Whether or not you go the AI route, using predictive modeling in 2024 makes great business sense, especially with evolving customer behavior and changing media habits. The ability to hyper-personalize campaigns is becoming crucial, and predictive modeling delivers that along with tons of other valuable insights.

Here’s how to get started:

  1. Partner with an Agency:

If you’re new to predictive modeling, partnering with an agency is a great way to begin. You can tap into their expertise across many brands, develop your skills, and get guidance as you integrate this powerful tool into your marketing strategy. Collaboration with agency data scientists and analysts can also be helpful.

If you are struggling with pinpoint market prediction consider reading reports from Intent Market Research (IMR), This will give you a wider view of market analytics and trends.  

2. Self-Learning is Powerful:

Even without an agency, you and your team can learn more about predictive modeling. Online courses, tutorials, and other resources are readily available. Understanding this field helps your team collaborate better, work effectively with external resources, and ultimately make smarter decisions.

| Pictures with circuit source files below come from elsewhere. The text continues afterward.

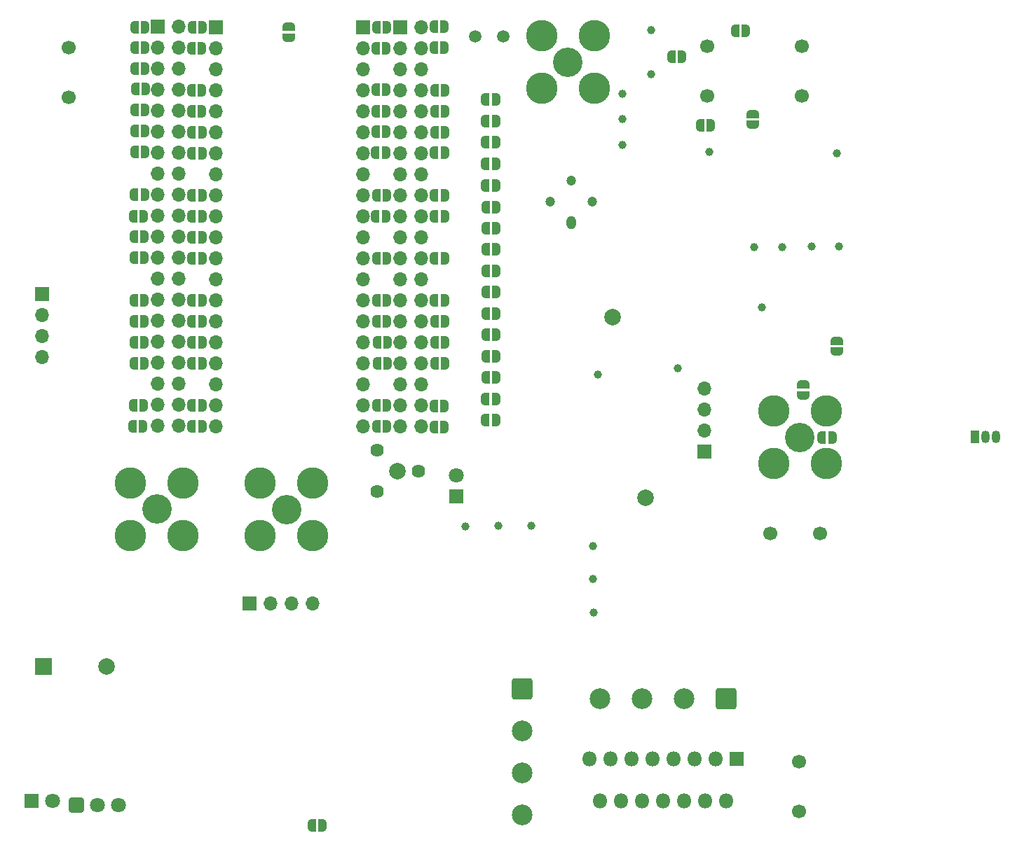
<source format=gbr>
%TF.GenerationSoftware,KiCad,Pcbnew,8.0.4+dfsg-1*%
%TF.CreationDate,2025-02-20T19:36:53-08:00*%
%TF.ProjectId,Audio_in_usd_sound_rp_pico,41756469-6f5f-4696-9e5f-7573645f736f,v0.3.0*%
%TF.SameCoordinates,Original*%
%TF.FileFunction,Soldermask,Bot*%
%TF.FilePolarity,Negative*%
%FSLAX46Y46*%
G04 Gerber Fmt 4.6, Leading zero omitted, Abs format (unit mm)*
G04 Created by KiCad (PCBNEW 8.0.4+dfsg-1) date 2025-02-20 19:36:53*
%MOMM*%
%LPD*%
G01*
G04 APERTURE LIST*
G04 Aperture macros list*
%AMRoundRect*
0 Rectangle with rounded corners*
0 $1 Rounding radius*
0 $2 $3 $4 $5 $6 $7 $8 $9 X,Y pos of 4 corners*
0 Add a 4 corners polygon primitive as box body*
4,1,4,$2,$3,$4,$5,$6,$7,$8,$9,$2,$3,0*
0 Add four circle primitives for the rounded corners*
1,1,$1+$1,$2,$3*
1,1,$1+$1,$4,$5*
1,1,$1+$1,$6,$7*
1,1,$1+$1,$8,$9*
0 Add four rect primitives between the rounded corners*
20,1,$1+$1,$2,$3,$4,$5,0*
20,1,$1+$1,$4,$5,$6,$7,0*
20,1,$1+$1,$6,$7,$8,$9,0*
20,1,$1+$1,$8,$9,$2,$3,0*%
%AMFreePoly0*
4,1,19,0.500000,-0.750000,0.000000,-0.750000,0.000000,-0.744911,-0.071157,-0.744911,-0.207708,-0.704816,-0.327430,-0.627875,-0.420627,-0.520320,-0.479746,-0.390866,-0.500000,-0.250000,-0.500000,0.250000,-0.479746,0.390866,-0.420627,0.520320,-0.327430,0.627875,-0.207708,0.704816,-0.071157,0.744911,0.000000,0.744911,0.000000,0.750000,0.500000,0.750000,0.500000,-0.750000,0.500000,-0.750000,
$1*%
%AMFreePoly1*
4,1,19,0.000000,0.744911,0.071157,0.744911,0.207708,0.704816,0.327430,0.627875,0.420627,0.520320,0.479746,0.390866,0.500000,0.250000,0.500000,-0.250000,0.479746,-0.390866,0.420627,-0.520320,0.327430,-0.627875,0.207708,-0.704816,0.071157,-0.744911,0.000000,-0.744911,0.000000,-0.750000,-0.500000,-0.750000,-0.500000,0.750000,0.000000,0.750000,0.000000,0.744911,0.000000,0.744911,
$1*%
G04 Aperture macros list end*
%ADD10C,1.700000*%
%ADD11C,3.556000*%
%ADD12C,3.810000*%
%ADD13C,1.000000*%
%ADD14R,1.050000X1.500000*%
%ADD15O,1.050000X1.500000*%
%ADD16C,2.000000*%
%ADD17R,1.700000X1.700000*%
%ADD18O,1.700000X1.700000*%
%ADD19R,1.800000X1.800000*%
%ADD20C,1.800000*%
%ADD21RoundRect,0.250000X-1.000000X1.000000X-1.000000X-1.000000X1.000000X-1.000000X1.000000X1.000000X0*%
%ADD22C,2.500000*%
%ADD23C,1.500000*%
%ADD24RoundRect,0.248400X-0.651600X-0.651600X0.651600X-0.651600X0.651600X0.651600X-0.651600X0.651600X0*%
%ADD25C,1.200000*%
%ADD26O,1.200000X1.600000*%
%ADD27R,2.000000X2.000000*%
%ADD28RoundRect,0.250000X1.000000X1.000000X-1.000000X1.000000X-1.000000X-1.000000X1.000000X-1.000000X0*%
%ADD29C,1.620000*%
%ADD30O,1.800000X1.800000*%
%ADD31FreePoly0,180.000000*%
%ADD32FreePoly1,180.000000*%
%ADD33FreePoly0,90.000000*%
%ADD34FreePoly1,90.000000*%
%ADD35FreePoly0,0.000000*%
%ADD36FreePoly1,0.000000*%
%ADD37FreePoly0,270.000000*%
%ADD38FreePoly1,270.000000*%
G04 APERTURE END LIST*
D10*
%TO.C,J17*%
X178590000Y-110245000D03*
X184590000Y-110245000D03*
%TD*%
%TO.C,J16*%
X182080000Y-143815000D03*
X182080000Y-137815000D03*
%TD*%
%TO.C,J15*%
X93900000Y-51445000D03*
X93900000Y-57445000D03*
%TD*%
%TO.C,J12*%
X182400000Y-51275000D03*
X182400000Y-57275000D03*
%TD*%
%TO.C,J1*%
X170960000Y-51275000D03*
X170960000Y-57275000D03*
%TD*%
D11*
%TO.C,J14*%
X104520000Y-107265000D03*
D12*
X101345000Y-104090000D03*
X101345000Y-110440000D03*
X107695000Y-104090000D03*
X107695000Y-110440000D03*
%TD*%
D13*
%TO.C,TP3*%
X160730000Y-57045000D03*
%TD*%
%TO.C,TP4*%
X160780000Y-60065000D03*
%TD*%
%TO.C,TP25*%
X167466000Y-90249000D03*
%TD*%
D14*
%TO.C,U15*%
X203300000Y-98585000D03*
D15*
X204570000Y-98585000D03*
X205840000Y-98585000D03*
%TD*%
D13*
%TO.C,TP11*%
X177590000Y-82845000D03*
%TD*%
%TO.C,TP16*%
X176690000Y-75585000D03*
%TD*%
%TO.C,TP:C2*%
X145772500Y-109290000D03*
%TD*%
%TO.C,TP:C1*%
X141772500Y-109340000D03*
%TD*%
%TO.C,TP14*%
X183610000Y-75515000D03*
%TD*%
D16*
%TO.C,TP10*%
X163534000Y-105867000D03*
%TD*%
D13*
%TO.C,TP5*%
X160750000Y-63195000D03*
%TD*%
D17*
%TO.C,Je3*%
X170646000Y-100279000D03*
D18*
X170646000Y-97739000D03*
X170646000Y-95199000D03*
X170646000Y-92659000D03*
%TD*%
D19*
%TO.C,D2*%
X89410000Y-142600000D03*
D20*
X91950000Y-142600000D03*
%TD*%
D16*
%TO.C,TP12*%
X159530000Y-84045000D03*
%TD*%
D13*
%TO.C,TP1*%
X164230000Y-49375000D03*
%TD*%
D19*
%TO.C,IR-PD1*%
X140710000Y-105765000D03*
D20*
X140710000Y-103225000D03*
%TD*%
D21*
%TO.C,T2*%
X148640000Y-129055000D03*
D22*
X148640000Y-134135000D03*
X148640000Y-139215000D03*
X148640000Y-144295000D03*
%TD*%
D23*
%TO.C,R37*%
X146340000Y-50085000D03*
X142940000Y-50085000D03*
%TD*%
D13*
%TO.C,TP:C3*%
X149772500Y-109290000D03*
%TD*%
%TO.C,TP15*%
X180010000Y-75585000D03*
%TD*%
D11*
%TO.C,J8*%
X154165000Y-53210000D03*
D12*
X150990000Y-50035000D03*
X150990000Y-56385000D03*
X157340000Y-50035000D03*
X157340000Y-56385000D03*
%TD*%
D17*
%TO.C,J4*%
X133880000Y-48995000D03*
D18*
X133880000Y-51535000D03*
X133880000Y-54075000D03*
X133880000Y-56615000D03*
X133880000Y-59155000D03*
X133880000Y-61695000D03*
X133880000Y-64235000D03*
X133880000Y-66775000D03*
X133880000Y-69315000D03*
X133880000Y-71855000D03*
X133880000Y-74395000D03*
X133880000Y-76935000D03*
X133880000Y-79475000D03*
X133880000Y-82015000D03*
X133880000Y-84555000D03*
X133880000Y-87095000D03*
X133880000Y-89635000D03*
X133880000Y-92175000D03*
X133880000Y-94715000D03*
X133880000Y-97255000D03*
X136420000Y-97255000D03*
X136420000Y-94715000D03*
X136420000Y-92175000D03*
X136420000Y-89635000D03*
X136420000Y-87095000D03*
X136420000Y-84555000D03*
X136420000Y-82015000D03*
X136420000Y-79475000D03*
X136420000Y-76935000D03*
X136420000Y-74395000D03*
X136420000Y-71855000D03*
X136420000Y-69315000D03*
X136420000Y-66775000D03*
X136420000Y-64235000D03*
X136420000Y-61695000D03*
X136420000Y-59155000D03*
X136420000Y-56615000D03*
X136420000Y-54075000D03*
X136420000Y-51535000D03*
X136420000Y-48995000D03*
%TD*%
D17*
%TO.C,Je2*%
X90640000Y-81235000D03*
D18*
X90640000Y-83775000D03*
X90640000Y-86315000D03*
X90640000Y-88855000D03*
%TD*%
D11*
%TO.C,J11*%
X182205000Y-98620000D03*
D12*
X179030000Y-95445000D03*
X179030000Y-101795000D03*
X185380000Y-95445000D03*
X185380000Y-101795000D03*
%TD*%
D17*
%TO.C,J6*%
X111610000Y-49000000D03*
D18*
X111610000Y-51540000D03*
X111610000Y-54080000D03*
X111610000Y-56620000D03*
X111610000Y-59160000D03*
X111610000Y-61700000D03*
X111610000Y-64240000D03*
X111610000Y-66780000D03*
X111610000Y-69320000D03*
X111610000Y-71860000D03*
X111610000Y-74400000D03*
X111610000Y-76940000D03*
X111610000Y-79480000D03*
X111610000Y-82020000D03*
X111610000Y-84560000D03*
X111610000Y-87100000D03*
X111610000Y-89640000D03*
X111610000Y-92180000D03*
X111610000Y-94720000D03*
X111610000Y-97260000D03*
%TD*%
D24*
%TO.C,U6*%
X94820000Y-143060000D03*
D20*
X97360000Y-143060000D03*
X99900000Y-143060000D03*
%TD*%
D25*
%TO.C,U16*%
X152020000Y-70065000D03*
D26*
X154560000Y-72605000D03*
D25*
X154560000Y-67525000D03*
X157100000Y-70065000D03*
%TD*%
D13*
%TO.C,TP18*%
X171250000Y-64045000D03*
%TD*%
D27*
%TO.C,LS1*%
X90810000Y-126275000D03*
D16*
X98410000Y-126275000D03*
%TD*%
D13*
%TO.C,TP13*%
X186930000Y-75555000D03*
%TD*%
D17*
%TO.C,J5*%
X129380000Y-48995000D03*
D18*
X129380000Y-51535000D03*
X129380000Y-54075000D03*
X129380000Y-56615000D03*
X129380000Y-59155000D03*
X129380000Y-61695000D03*
X129380000Y-64235000D03*
X129380000Y-66775000D03*
X129380000Y-69315000D03*
X129380000Y-71855000D03*
X129380000Y-74395000D03*
X129380000Y-76935000D03*
X129380000Y-79475000D03*
X129380000Y-82015000D03*
X129380000Y-84555000D03*
X129380000Y-87095000D03*
X129380000Y-89635000D03*
X129380000Y-92175000D03*
X129380000Y-94715000D03*
X129380000Y-97255000D03*
%TD*%
D13*
%TO.C,TP26*%
X157814000Y-91011000D03*
%TD*%
%TO.C,TP2*%
X164180000Y-54655000D03*
%TD*%
%TO.C,TP:R1*%
X157222500Y-111790000D03*
%TD*%
%TO.C,TP:R3*%
X157297500Y-119765000D03*
%TD*%
%TO.C,TP:R2*%
X157222500Y-115765000D03*
%TD*%
D28*
%TO.C,T1*%
X173240000Y-130205000D03*
D22*
X168160000Y-130205000D03*
X163080000Y-130205000D03*
X158000000Y-130205000D03*
%TD*%
D16*
%TO.C,RV2*%
X133610000Y-102685000D03*
D29*
X131110000Y-105185000D03*
X136110000Y-102685000D03*
X131110000Y-100185000D03*
%TD*%
D13*
%TO.C,TP17*%
X186670000Y-64295000D03*
%TD*%
D11*
%TO.C,J13*%
X120170000Y-107325000D03*
D12*
X116995000Y-104150000D03*
X116995000Y-110500000D03*
X123345000Y-104150000D03*
X123345000Y-110500000D03*
%TD*%
D17*
%TO.C,Je1*%
X115670000Y-118695000D03*
D18*
X118210000Y-118695000D03*
X120750000Y-118695000D03*
X123290000Y-118695000D03*
%TD*%
D19*
%TO.C,U12*%
X174540000Y-137475000D03*
D30*
X173270000Y-142555000D03*
X172000000Y-137475000D03*
X170730000Y-142555000D03*
X169460000Y-137475000D03*
X168190000Y-142555000D03*
X166920000Y-137475000D03*
X165650000Y-142555000D03*
X164380000Y-137475000D03*
X163110000Y-142555000D03*
X161840000Y-137475000D03*
X160570000Y-142555000D03*
X159300000Y-137475000D03*
X158030000Y-142555000D03*
X156760000Y-137475000D03*
%TD*%
D17*
%TO.C,J7*%
X104620000Y-48965000D03*
D18*
X104620000Y-51505000D03*
X104620000Y-54045000D03*
X104620000Y-56585000D03*
X104620000Y-59125000D03*
X104620000Y-61665000D03*
X104620000Y-64205000D03*
X104620000Y-66745000D03*
X104620000Y-69285000D03*
X104620000Y-71825000D03*
X104620000Y-74365000D03*
X104620000Y-76905000D03*
X104620000Y-79445000D03*
X104620000Y-81985000D03*
X104620000Y-84525000D03*
X104620000Y-87065000D03*
X104620000Y-89605000D03*
X104620000Y-92145000D03*
X104620000Y-94685000D03*
X104620000Y-97225000D03*
X107160000Y-97225000D03*
X107160000Y-94685000D03*
X107160000Y-92145000D03*
X107160000Y-89605000D03*
X107160000Y-87065000D03*
X107160000Y-84525000D03*
X107160000Y-81985000D03*
X107160000Y-79445000D03*
X107160000Y-76905000D03*
X107160000Y-74365000D03*
X107160000Y-71825000D03*
X107160000Y-69285000D03*
X107160000Y-66745000D03*
X107160000Y-64205000D03*
X107160000Y-61665000D03*
X107160000Y-59125000D03*
X107160000Y-56585000D03*
X107160000Y-54045000D03*
X107160000Y-51505000D03*
X107160000Y-48965000D03*
%TD*%
D31*
%TO.C,JP12*%
X145510000Y-86185000D03*
D32*
X144210000Y-86185000D03*
%TD*%
D31*
%TO.C,JP28*%
X139285000Y-76935000D03*
D32*
X137985000Y-76935000D03*
%TD*%
D31*
%TO.C,JP41*%
X132320000Y-69355000D03*
D32*
X131020000Y-69355000D03*
%TD*%
D31*
%TO.C,JP66*%
X110010000Y-97285000D03*
D32*
X108710000Y-97285000D03*
%TD*%
D31*
%TO.C,JP83*%
X102860000Y-97285000D03*
D32*
X101560000Y-97285000D03*
%TD*%
D31*
%TO.C,JP8*%
X145500000Y-75885000D03*
D32*
X144200000Y-75885000D03*
%TD*%
D31*
%TO.C,JP81*%
X103020000Y-89665000D03*
D32*
X101720000Y-89665000D03*
%TD*%
D31*
%TO.C,JP79*%
X103020000Y-84585000D03*
D32*
X101720000Y-84585000D03*
%TD*%
D31*
%TO.C,JP85*%
X186120000Y-98625000D03*
D32*
X184820000Y-98625000D03*
%TD*%
D31*
%TO.C,JP31*%
X139335000Y-87110000D03*
D32*
X138035000Y-87110000D03*
%TD*%
D31*
%TO.C,JP74*%
X103060000Y-69285000D03*
D32*
X101760000Y-69285000D03*
%TD*%
D31*
%TO.C,JP78*%
X103020000Y-82045000D03*
D32*
X101720000Y-82045000D03*
%TD*%
D31*
%TO.C,JP13*%
X145510000Y-88795000D03*
D32*
X144210000Y-88795000D03*
%TD*%
D31*
%TO.C,JP22*%
X139335000Y-56635000D03*
D32*
X138035000Y-56635000D03*
%TD*%
D31*
%TO.C,JP69*%
X103110000Y-53985000D03*
D32*
X101810000Y-53985000D03*
%TD*%
D33*
%TO.C,JP87*%
X186690000Y-88215000D03*
D34*
X186690000Y-86915000D03*
%TD*%
D31*
%TO.C,JP44*%
X132320000Y-82035000D03*
D32*
X131020000Y-82035000D03*
%TD*%
D31*
%TO.C,JP47*%
X132380000Y-89675000D03*
D32*
X131080000Y-89675000D03*
%TD*%
D35*
%TO.C,JP18*%
X174370000Y-49475000D03*
D36*
X175670000Y-49475000D03*
%TD*%
D31*
%TO.C,JP73*%
X103085000Y-64110000D03*
D32*
X101785000Y-64110000D03*
%TD*%
D31*
%TO.C,JP59*%
X110010000Y-74425000D03*
D32*
X108710000Y-74425000D03*
%TD*%
D31*
%TO.C,JP40*%
X132200000Y-64185000D03*
D32*
X130900000Y-64185000D03*
%TD*%
D31*
%TO.C,JP19*%
X171420085Y-60855000D03*
D32*
X170120085Y-60855000D03*
%TD*%
D31*
%TO.C,JP42*%
X132190000Y-71885000D03*
D32*
X130890000Y-71885000D03*
%TD*%
D31*
%TO.C,JP15*%
X145480000Y-93955000D03*
D32*
X144180000Y-93955000D03*
%TD*%
D31*
%TO.C,JP60*%
X110010000Y-76965000D03*
D32*
X108710000Y-76965000D03*
%TD*%
D31*
%TO.C,JP34*%
X139260000Y-97335000D03*
D32*
X137960000Y-97335000D03*
%TD*%
D31*
%TO.C,JP80*%
X103020000Y-87125000D03*
D32*
X101720000Y-87125000D03*
%TD*%
D31*
%TO.C,JP67*%
X103110000Y-48985000D03*
D32*
X101810000Y-48985000D03*
%TD*%
D31*
%TO.C,JP82*%
X102935000Y-94735000D03*
D32*
X101635000Y-94735000D03*
%TD*%
D31*
%TO.C,JP11*%
X145510000Y-83605000D03*
D32*
X144210000Y-83605000D03*
%TD*%
D31*
%TO.C,JP23*%
X139335000Y-59160000D03*
D32*
X138035000Y-59160000D03*
%TD*%
D31*
%TO.C,JP77*%
X103020000Y-76905000D03*
D32*
X101720000Y-76905000D03*
%TD*%
D31*
%TO.C,JP1*%
X145490000Y-57765000D03*
D32*
X144190000Y-57765000D03*
%TD*%
D31*
%TO.C,JP27*%
X139285000Y-71885000D03*
D32*
X137985000Y-71885000D03*
%TD*%
D31*
%TO.C,JP39*%
X132240000Y-61645000D03*
D32*
X130940000Y-61645000D03*
%TD*%
D31*
%TO.C,JP3*%
X145490000Y-62935000D03*
D32*
X144190000Y-62935000D03*
%TD*%
D31*
%TO.C,JP17*%
X167960000Y-52555000D03*
D32*
X166660000Y-52555000D03*
%TD*%
D31*
%TO.C,JP5*%
X145490000Y-68115000D03*
D32*
X144190000Y-68115000D03*
%TD*%
D31*
%TO.C,JP63*%
X110010000Y-87125000D03*
D32*
X108710000Y-87125000D03*
%TD*%
D33*
%TO.C,JP86*%
X182630000Y-93535000D03*
D34*
X182630000Y-92235000D03*
%TD*%
D31*
%TO.C,JP51*%
X110040000Y-49015000D03*
D32*
X108740000Y-49015000D03*
%TD*%
D31*
%TO.C,JP68*%
X103085000Y-51485000D03*
D32*
X101785000Y-51485000D03*
%TD*%
D31*
%TO.C,JP38*%
X132210000Y-59135000D03*
D32*
X130910000Y-59135000D03*
%TD*%
D31*
%TO.C,JP75*%
X102910000Y-71835000D03*
D32*
X101610000Y-71835000D03*
%TD*%
D31*
%TO.C,JP65*%
X110010000Y-94745000D03*
D32*
X108710000Y-94745000D03*
%TD*%
D31*
%TO.C,JP32*%
X139335000Y-89635000D03*
D32*
X138035000Y-89635000D03*
%TD*%
D31*
%TO.C,JP29*%
X139310000Y-82035000D03*
D32*
X138010000Y-82035000D03*
%TD*%
D31*
%TO.C,JP49*%
X132290000Y-97245000D03*
D32*
X130990000Y-97245000D03*
%TD*%
D31*
%TO.C,JP45*%
X132320000Y-84585000D03*
D32*
X131020000Y-84585000D03*
%TD*%
D31*
%TO.C,JP16*%
X145480000Y-96535000D03*
D32*
X144180000Y-96535000D03*
%TD*%
D31*
%TO.C,JP10*%
X145510000Y-81015000D03*
D32*
X144210000Y-81015000D03*
%TD*%
D31*
%TO.C,JP52*%
X109980000Y-51525000D03*
D32*
X108680000Y-51525000D03*
%TD*%
D31*
%TO.C,JP70*%
X103210000Y-56485000D03*
D32*
X101910000Y-56485000D03*
%TD*%
D31*
%TO.C,JP35*%
X132300000Y-49015000D03*
D32*
X131000000Y-49015000D03*
%TD*%
D31*
%TO.C,JP46*%
X132380000Y-87145000D03*
D32*
X131080000Y-87145000D03*
%TD*%
D31*
%TO.C,JP33*%
X139260000Y-94785000D03*
D32*
X137960000Y-94785000D03*
%TD*%
D31*
%TO.C,JP4*%
X145490000Y-65525000D03*
D32*
X144190000Y-65525000D03*
%TD*%
D31*
%TO.C,JP64*%
X110010000Y-89665000D03*
D32*
X108710000Y-89665000D03*
%TD*%
D31*
%TO.C,JP58*%
X110010000Y-71885000D03*
D32*
X108710000Y-71885000D03*
%TD*%
D31*
%TO.C,JP48*%
X132330000Y-94705000D03*
D32*
X131030000Y-94705000D03*
%TD*%
D31*
%TO.C,JP7*%
X145500000Y-73305000D03*
D32*
X144200000Y-73305000D03*
%TD*%
D31*
%TO.C,JP53*%
X109980000Y-56675000D03*
D32*
X108680000Y-56675000D03*
%TD*%
D31*
%TO.C,JP61*%
X110010000Y-82045000D03*
D32*
X108710000Y-82045000D03*
%TD*%
D31*
%TO.C,JP6*%
X145500000Y-70735000D03*
D32*
X144200000Y-70735000D03*
%TD*%
D31*
%TO.C,JP72*%
X103085000Y-61585000D03*
D32*
X101785000Y-61585000D03*
%TD*%
D31*
%TO.C,JP76*%
X103030000Y-74365000D03*
D32*
X101730000Y-74365000D03*
%TD*%
D31*
%TO.C,JP56*%
X109990000Y-64215000D03*
D32*
X108690000Y-64215000D03*
%TD*%
D31*
%TO.C,JP26*%
X139285000Y-69335000D03*
D32*
X137985000Y-69335000D03*
%TD*%
D31*
%TO.C,JP25*%
X139310000Y-64210000D03*
D32*
X138010000Y-64210000D03*
%TD*%
D31*
%TO.C,JP55*%
X110000000Y-61675000D03*
D32*
X108700000Y-61675000D03*
%TD*%
D31*
%TO.C,JP36*%
X132220000Y-51565000D03*
D32*
X130920000Y-51565000D03*
%TD*%
D31*
%TO.C,JP14*%
X145500000Y-91375000D03*
D32*
X144200000Y-91375000D03*
%TD*%
D37*
%TO.C,JP50*%
X120480000Y-48965000D03*
D38*
X120480000Y-50265000D03*
%TD*%
D31*
%TO.C,JP89*%
X124530000Y-145545000D03*
D32*
X123230000Y-145545000D03*
%TD*%
D31*
%TO.C,JP20*%
X139235000Y-48960000D03*
D32*
X137935000Y-48960000D03*
%TD*%
D31*
%TO.C,JP30*%
X139335000Y-84585000D03*
D32*
X138035000Y-84585000D03*
%TD*%
D31*
%TO.C,JP24*%
X139335000Y-61710000D03*
D32*
X138035000Y-61710000D03*
%TD*%
D31*
%TO.C,JP43*%
X132320000Y-76935000D03*
D32*
X131020000Y-76935000D03*
%TD*%
D31*
%TO.C,JP57*%
X110010000Y-69345000D03*
D32*
X108710000Y-69345000D03*
%TD*%
D31*
%TO.C,JP54*%
X109980000Y-59175000D03*
D32*
X108680000Y-59175000D03*
%TD*%
D31*
%TO.C,JP2*%
X145490000Y-60345000D03*
D32*
X144190000Y-60345000D03*
%TD*%
D31*
%TO.C,JP9*%
X145510000Y-78455000D03*
D32*
X144210000Y-78455000D03*
%TD*%
D33*
%TO.C,JP88*%
X176530000Y-60795000D03*
D34*
X176530000Y-59495000D03*
%TD*%
D31*
%TO.C,JP71*%
X103085000Y-59035000D03*
D32*
X101785000Y-59035000D03*
%TD*%
D31*
%TO.C,JP37*%
X132240000Y-56535000D03*
D32*
X130940000Y-56535000D03*
%TD*%
D31*
%TO.C,JP21*%
X139235000Y-51485000D03*
D32*
X137935000Y-51485000D03*
%TD*%
D31*
%TO.C,JP62*%
X110010000Y-84585000D03*
D32*
X108710000Y-84585000D03*
%TD*%
M02*

</source>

3. Define Your Priorities:

After learning the ropes, define your initial and long-term goals for your predictive modeling strategy. Here are some examples:

  • Improve customer targeting
  • Predict customer behavior more accurately
  • Enhance campaign performance
  • Maximize customer acquisition efficiency and LTV

Setting priorities makes it easier to plan implementation and identify success metrics.

4. Start Small, Scale Up:

Don’t try to implement predictive modeling across everything at once. Choose a single project to begin with. This lets you gain experience without feeling overwhelmed, and it gives you space to learn and adapt as you go. Once you’re confident in the results, you can expand your use of predictive modeling.

5. Continuous Improvement:

The best practice is regularly evaluating your predictive modeling performance against your objectives. Use the metrics you identified when defining priorities to track progress over time and adapt your approach for continuous improvement.

Conclusion

Predictive modeling can truly transform campaigns. In one real-world example, it helped a company achieve year-over-year subscription growth in a highly competitive market. Their data-driven rapid optimization system and high-confidence predictive performance model significantly increased market share, exceeding client expectations.